Hay, en realidad, un antes y un después en la relación entre Isabel y la cárcel. Mejor dicho: esta muestra es el resultado de dos experiencias distintas, dos proyectos y dos modos de vinculación con la Unidad Penal 33 en particular. En 2001, dio durante seis meses un taller de fotografía para ocho de las mujeres presas en Los Hornos. Ella se había acercado para hacer un ensayo en blanco y negro (“tenía toda una intencionalidad más marcada que acá de entrar en la cárcel”) y le dijeron que sí, pero que como contraprestación dictara un taller, del que finalmente salió Visibles en lo oscuro, una muestra de fotos de las talleristas que se montó en la cárcel y luego circuló por ámbitos públicos y privados. Después de eso, pensaba que no iba a ir más, “porque es muy fuerte, muy duro. Te imaginarás, ¿no? Había quedado como sin ganas de volver. Ya en lo espacial, digamos, es fuerte: entrar ahí, atravesar todas las puertas, todos los candados, es algo que te llega mucho”. Y así y todo terminó volviendo en 2003, cuando la convocaron para dictar otro taller, pero para entonces las circunstancias de alguna manera habían cambiado y “cambió mi forma o mi actitud, me dejé llevar por lo que veía, por lo que se iba presentando. En comparación, la segunda vez fue menos estructurado, menos armado”.
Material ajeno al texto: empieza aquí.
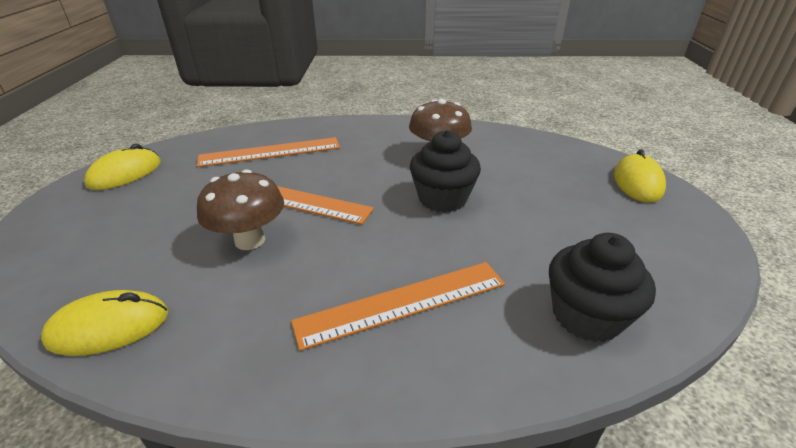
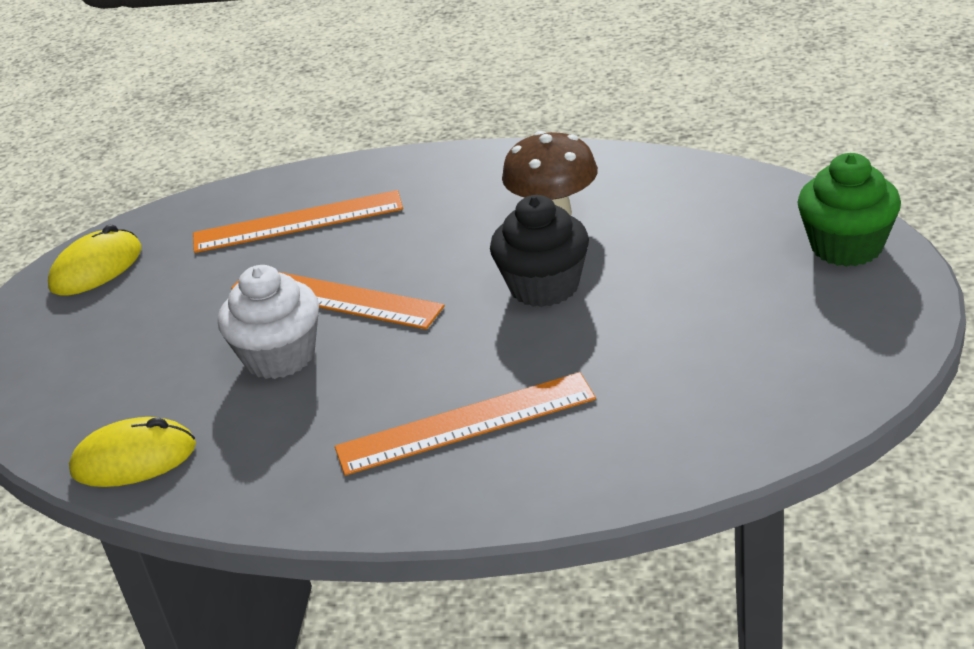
camera: 10 degrees right, 0 degrees up
brown mushroom [197,169,284,250] -> white cupcake [218,265,319,379]
black cupcake [549,233,656,342] -> none
yellow mouse [614,149,666,202] -> green cupcake [797,153,901,267]

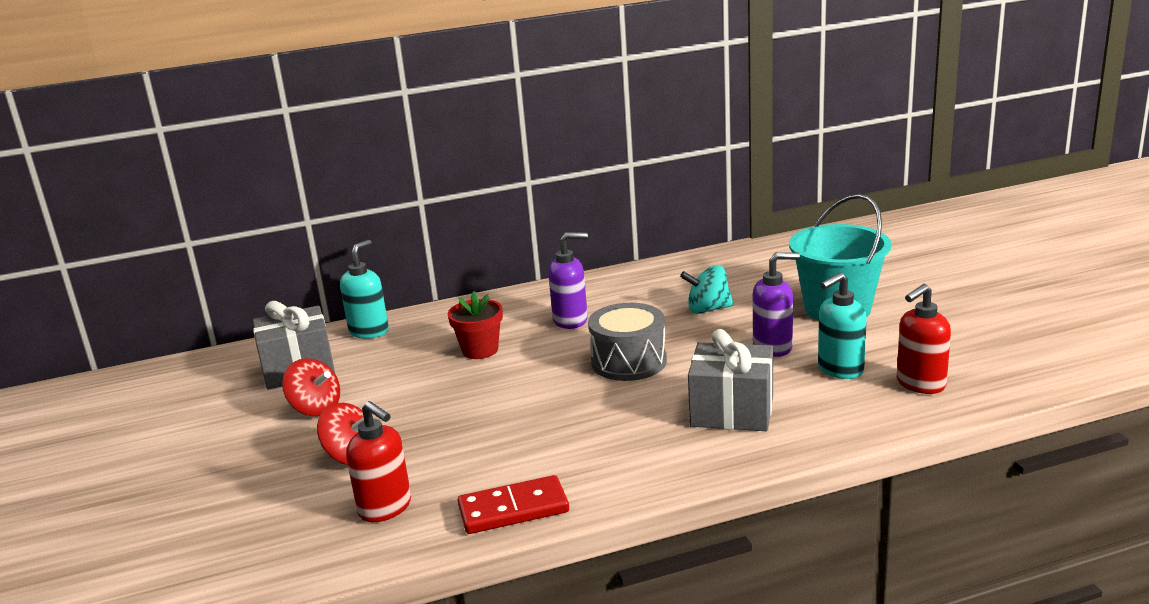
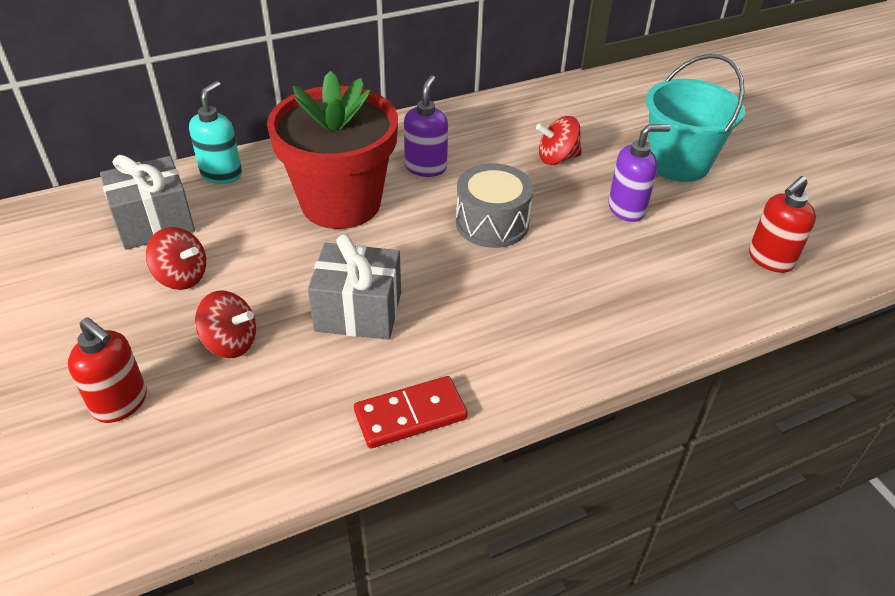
camera: 10 degrees left, 20 degrees up
red soap dispenser [346,401,411,522] -> red soap dispenser moved to [68,317,147,423]
red flower pot [448,291,503,359] -> red flower pot [267,71,398,229], size x2.21
purple soap dispenser [548,232,588,329] -> purple soap dispenser turned 60 degrees counterclockwise [404,75,448,177]
turquoise spinning top [680,265,734,314] -> red spinning top [536,116,582,165]
grey gift [688,329,773,431] -> grey gift moved to [308,234,401,340]
turquoise soap dispenser [818,272,867,379] -> none

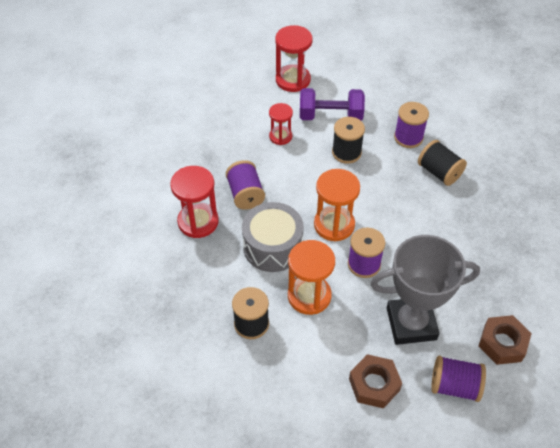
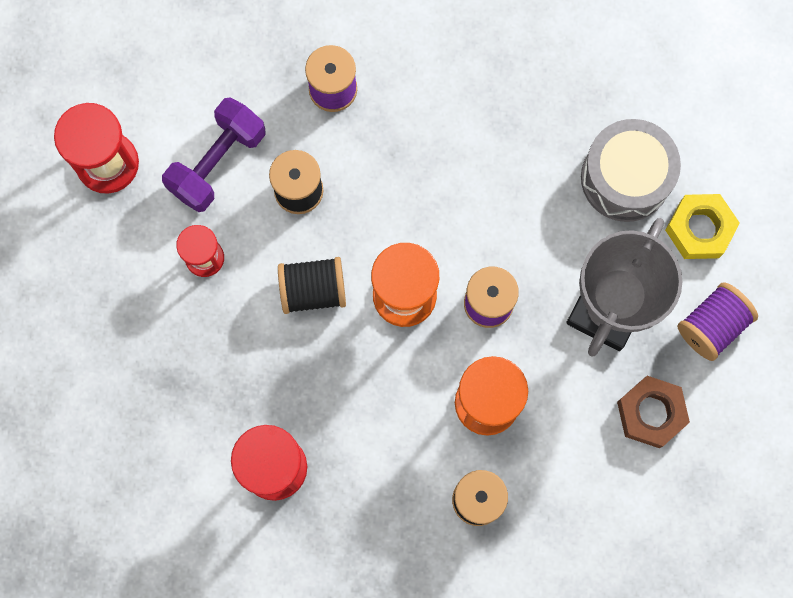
camera: 55 degrees left, 25 degrees up
purple spool [226,160,265,210] -> none
grey drum [242,202,304,272] -> grey drum moved to [581,119,681,222]
black spool [418,140,467,186] -> black spool moved to [278,257,346,314]
brown nut [479,315,532,365] -> yellow nut [665,194,740,259]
–¿Con las mujeres retratadas volviste a tener contacto?

–No, eso también es distinto en relación con el primer trabajo, que no me podía despegar, y que inclusive con algunas me seguí viendo cuando salían en libertad. Pero en esta segunda parte también pensé que el trabajo era ése, que me tenía que despegar de ellas y ellas despegarse de mí. Por eso también el proceso de edición lo hice con otras personas. Es difícil tener esta distancia una sola. En cambio, con la distancia temporal es como que vas confrontando, como que en el fondo vas confrontando. Finalmente, el trabajo está cerrado, se tiene que despegar de uno... ¡y yo no tendría que estar diciéndote nada de todo esto!

–¿Hay alguna historia en particular, una foto que te recuerde algo en especial?
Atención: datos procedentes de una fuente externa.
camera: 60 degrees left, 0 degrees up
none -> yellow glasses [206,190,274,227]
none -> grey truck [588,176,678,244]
–Todas me recuerdan algo, todas tienen una historia. Pero ése es el tipo de cosa de que decía que me quería despegar. Recuerdo exactamente el momento en que saqué las fotos, las situaciones.
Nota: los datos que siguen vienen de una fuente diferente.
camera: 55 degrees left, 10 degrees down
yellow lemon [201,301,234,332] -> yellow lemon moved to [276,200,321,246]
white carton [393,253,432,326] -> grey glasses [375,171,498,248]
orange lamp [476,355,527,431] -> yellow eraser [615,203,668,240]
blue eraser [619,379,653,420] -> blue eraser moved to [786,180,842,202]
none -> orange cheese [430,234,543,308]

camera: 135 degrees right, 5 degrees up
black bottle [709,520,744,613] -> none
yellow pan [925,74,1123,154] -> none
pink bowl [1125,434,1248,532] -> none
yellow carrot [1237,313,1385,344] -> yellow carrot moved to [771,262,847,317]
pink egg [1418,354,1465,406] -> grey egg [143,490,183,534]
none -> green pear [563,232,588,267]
En ese penal, en ese universo cerrado que alberga alrededor de 300 mujeres, algunas de ellas con niños de hasta cuatro años de edad, y recuerda dos motines en los últimos tres años (uno, en 2003, tuvo como objetivo principal lograr que el Servicio Penitenciario Bonaerense destinara una guardia pediátrica durante las 24 hs.; el otro, en 2005, pretendía mejoras en las condiciones de detención), allí se labran historias como las que revelan estas fotos. Están los momentos de cotidianidad en los que la vida, aún en condiciones punitivas, en situaciones que impiden olvidar la existencia de un instante pasado que decidió ese tiempo (meses, años) allí dentro, se reformula para olvidar lo que ha quedado afuera y gestar algo nuevo (o no) adentro. Estos son los cuerpos castigados con el encierro, pero también los que tienen una potencia particular. Y es que, como dice Isabel, esos mismos cuerpos guardan y exhiben y trabajan y construyen memorias de lo que han vivido, pero también de lo que viven, porque en la actualización de ese pasado hay un presente (que en algunos casos puede abonar un futuro) que facilita el día a día gracias a su carga de amores, amistades, conversaciones, colores. Ahí están los rasgos, muchas veces y casi siempre los rasgos, en esas caras que miran la cámara aquí o la esquivan allá, que se exhiben o se dejan observar, que juegan a dejarse arrancar una historia o escamotean fragmentos de otros discursos de estas mujeres retratadas por Isabel. Isabel, por cierto, también pregunta, ahora que las visitas a la cárcel quedaron atrás y se convierten en una selección de imágenes; dice que ella cree que sí pero no sabe si ha logrado lo que quería; quiere averiguar: “¿el título qué sugiere?”. Y agrega:

–Ojalá que no cierre, ojalá que sea como una pista pero no dirija la mirada. A veces me parece que es mejor no hablar tanto para que cada uno pueda ver lo que quiere.